Tasks and exercises.
**A.** In the Wizzard product warning, what magnification did the poster use to examine the gears?
**B.** Reproduce word for word the part of the Wizzard product warning starting with "It seems like" and going on through "from Wizzard ?".
**C.** Condense the paragraph of the Wizzard product warning that begins "I looked at the gears with a 10X magnifier" into a shorter version that keeps its main facts.
++++ Excerpted passage ++++
# Wizzard Product Warning



## SuperFist (Aug 7, 2005)

I purchased a package of 5 newly manufactured Wizzard RGT14, 14 tooth T-Jet arm pinion gears and they didn't work

I installed all 5 gears on 3 Aurora decks and one new Auto World Ultra G deck and they wouldn't mesh with the stock idler gears without binding up.

I looked at the gears with a 10X magnifier and compared them to the other Wizzard gears I have installed and all the dimensions were wrong.
The Outside diameter, root diameter. Everything was bad.

I tried to reduce the outside diameter to try and get them to mesh but the roots were too shallow and still no joy.

It seems like the tooling that Wizzard uses to cut the gears is worn to where they are not cut to usable dimensions.

Anyone else having problems with new RGT14 gears from Wizzard ?

__________________


----------



## Dyno Dom (May 26, 2007)
++++ Information supplied ++++
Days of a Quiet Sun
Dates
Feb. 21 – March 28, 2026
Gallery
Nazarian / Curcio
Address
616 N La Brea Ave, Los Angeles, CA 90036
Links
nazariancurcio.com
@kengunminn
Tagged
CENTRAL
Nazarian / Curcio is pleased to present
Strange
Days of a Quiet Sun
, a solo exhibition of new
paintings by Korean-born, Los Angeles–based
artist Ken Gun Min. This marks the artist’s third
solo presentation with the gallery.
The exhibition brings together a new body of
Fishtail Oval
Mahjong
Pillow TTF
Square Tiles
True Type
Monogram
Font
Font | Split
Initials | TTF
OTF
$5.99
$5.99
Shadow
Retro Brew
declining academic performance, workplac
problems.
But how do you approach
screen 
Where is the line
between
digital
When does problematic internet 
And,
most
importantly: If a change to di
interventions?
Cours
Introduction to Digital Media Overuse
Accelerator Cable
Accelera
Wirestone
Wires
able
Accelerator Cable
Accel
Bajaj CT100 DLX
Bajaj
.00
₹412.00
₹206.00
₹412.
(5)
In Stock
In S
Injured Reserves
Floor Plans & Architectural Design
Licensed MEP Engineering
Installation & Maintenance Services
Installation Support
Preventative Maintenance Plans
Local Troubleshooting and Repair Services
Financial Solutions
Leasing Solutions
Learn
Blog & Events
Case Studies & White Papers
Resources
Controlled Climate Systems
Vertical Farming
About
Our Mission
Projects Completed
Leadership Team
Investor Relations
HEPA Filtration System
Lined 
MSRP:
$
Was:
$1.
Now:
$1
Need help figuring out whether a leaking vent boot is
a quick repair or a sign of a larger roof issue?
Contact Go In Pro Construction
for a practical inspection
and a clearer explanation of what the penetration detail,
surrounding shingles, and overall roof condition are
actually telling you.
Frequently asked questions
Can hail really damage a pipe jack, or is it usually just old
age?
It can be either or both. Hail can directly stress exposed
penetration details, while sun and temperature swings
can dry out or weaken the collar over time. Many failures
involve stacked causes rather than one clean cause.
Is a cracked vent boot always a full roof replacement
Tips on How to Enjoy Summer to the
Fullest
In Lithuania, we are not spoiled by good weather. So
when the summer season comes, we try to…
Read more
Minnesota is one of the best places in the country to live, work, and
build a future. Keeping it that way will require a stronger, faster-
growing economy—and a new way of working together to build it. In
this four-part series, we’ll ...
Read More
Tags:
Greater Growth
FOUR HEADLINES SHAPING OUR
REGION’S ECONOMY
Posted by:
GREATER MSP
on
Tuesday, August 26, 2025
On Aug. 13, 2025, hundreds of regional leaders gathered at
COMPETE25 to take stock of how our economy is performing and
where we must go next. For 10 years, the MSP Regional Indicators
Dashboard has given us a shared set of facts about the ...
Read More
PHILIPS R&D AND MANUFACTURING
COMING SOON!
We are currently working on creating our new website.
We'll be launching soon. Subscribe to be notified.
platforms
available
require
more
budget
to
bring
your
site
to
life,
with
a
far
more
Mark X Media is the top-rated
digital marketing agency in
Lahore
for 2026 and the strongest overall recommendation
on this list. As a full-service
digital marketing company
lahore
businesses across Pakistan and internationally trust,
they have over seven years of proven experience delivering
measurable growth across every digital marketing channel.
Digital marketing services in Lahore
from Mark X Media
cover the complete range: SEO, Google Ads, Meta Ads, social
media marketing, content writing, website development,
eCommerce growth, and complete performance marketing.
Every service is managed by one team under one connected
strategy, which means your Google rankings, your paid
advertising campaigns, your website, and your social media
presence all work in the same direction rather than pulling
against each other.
++++
Results of the tasks.
**A.** A 10X magnifier.

**B.**
It seems like the tooling that Wizzard uses to cut the gears is worn to where they are not cut to usable dimensions.

Anyone else having problems with new RGT14 gears from Wizzard ?

**C.** Under a 10X magnifier, compared with the poster's installed Wizzard gears, the new gears had wrong dimensions throughout, including the outside and root diameters.